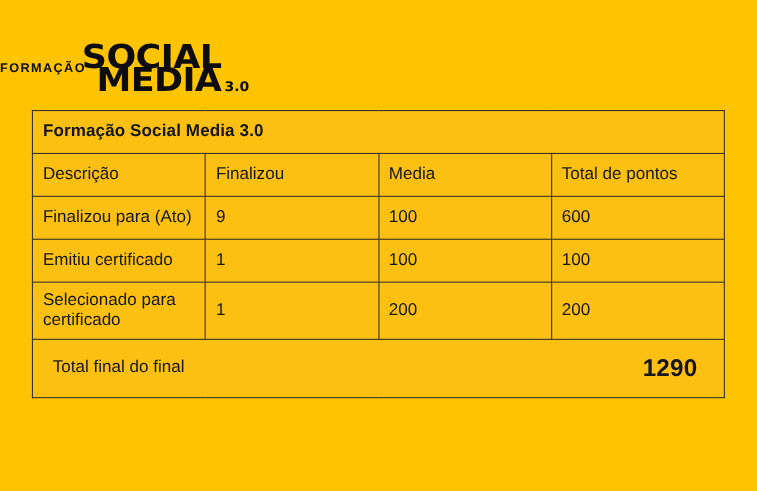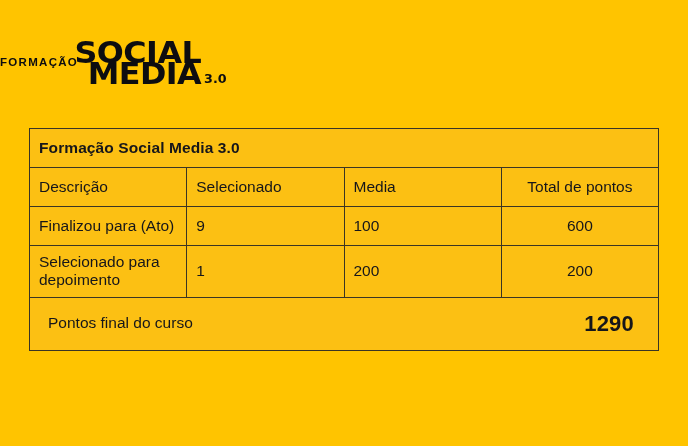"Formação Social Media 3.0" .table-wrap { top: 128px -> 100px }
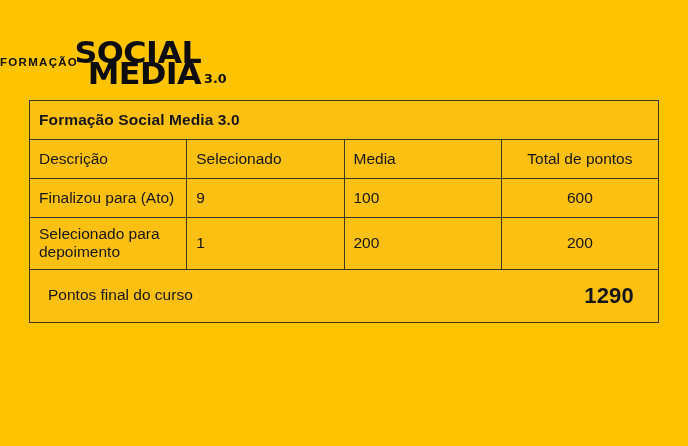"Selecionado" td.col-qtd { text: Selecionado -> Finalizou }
○ ○ ○
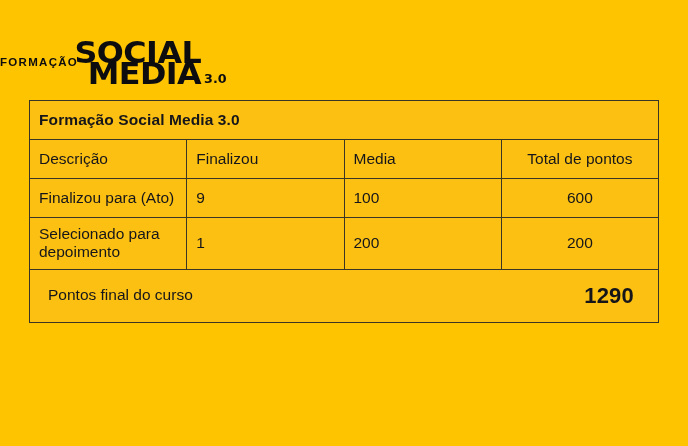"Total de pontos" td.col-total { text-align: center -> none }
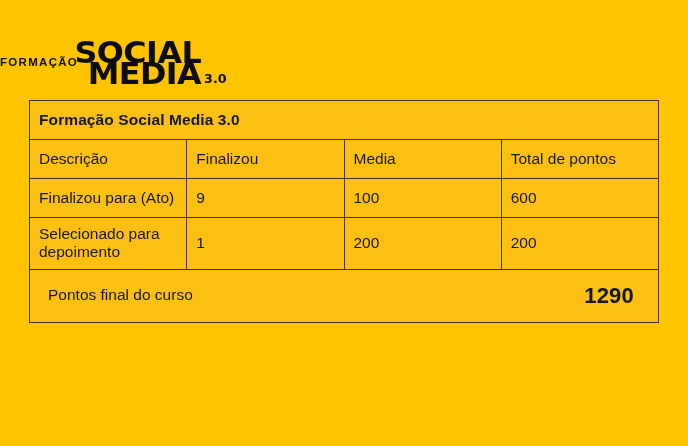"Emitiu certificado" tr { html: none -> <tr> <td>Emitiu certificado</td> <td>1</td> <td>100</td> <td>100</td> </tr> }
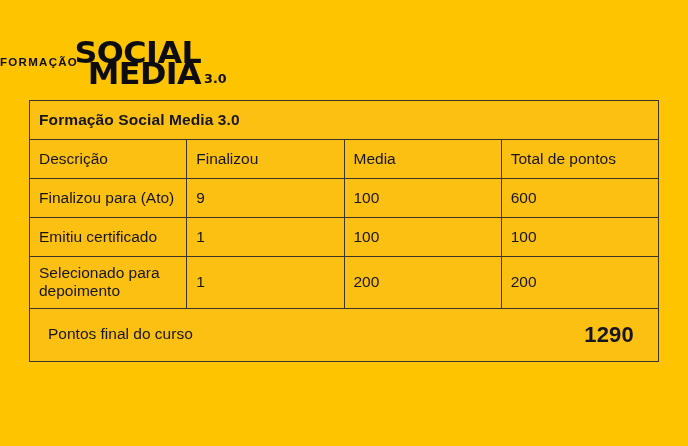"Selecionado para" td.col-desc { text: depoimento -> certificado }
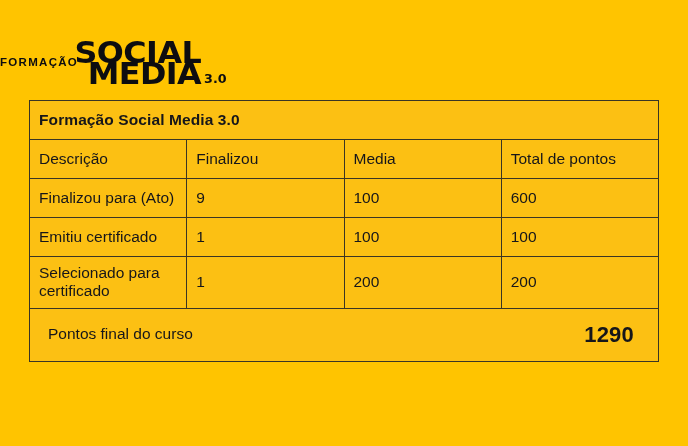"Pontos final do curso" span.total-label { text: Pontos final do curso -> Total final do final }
○ ○ ○
- Written task:
Within the listing above, the stretch from the line with "html: none ->" down to the line with "text: Pontos final" is to be given again exactly, end lines included and pictures excluded.

- Output for this task:
"Emitiu certificado" tr { html: none -> <tr> <td>Emitiu certificado</td> <td>1</td> <td>100</td> <td>100</td> </tr> }
"Selecionado para" td.col-desc { text: depoimento -> certificado }
"Pontos final do curso" span.total-label { text: Pontos final do curso -> Total final do final }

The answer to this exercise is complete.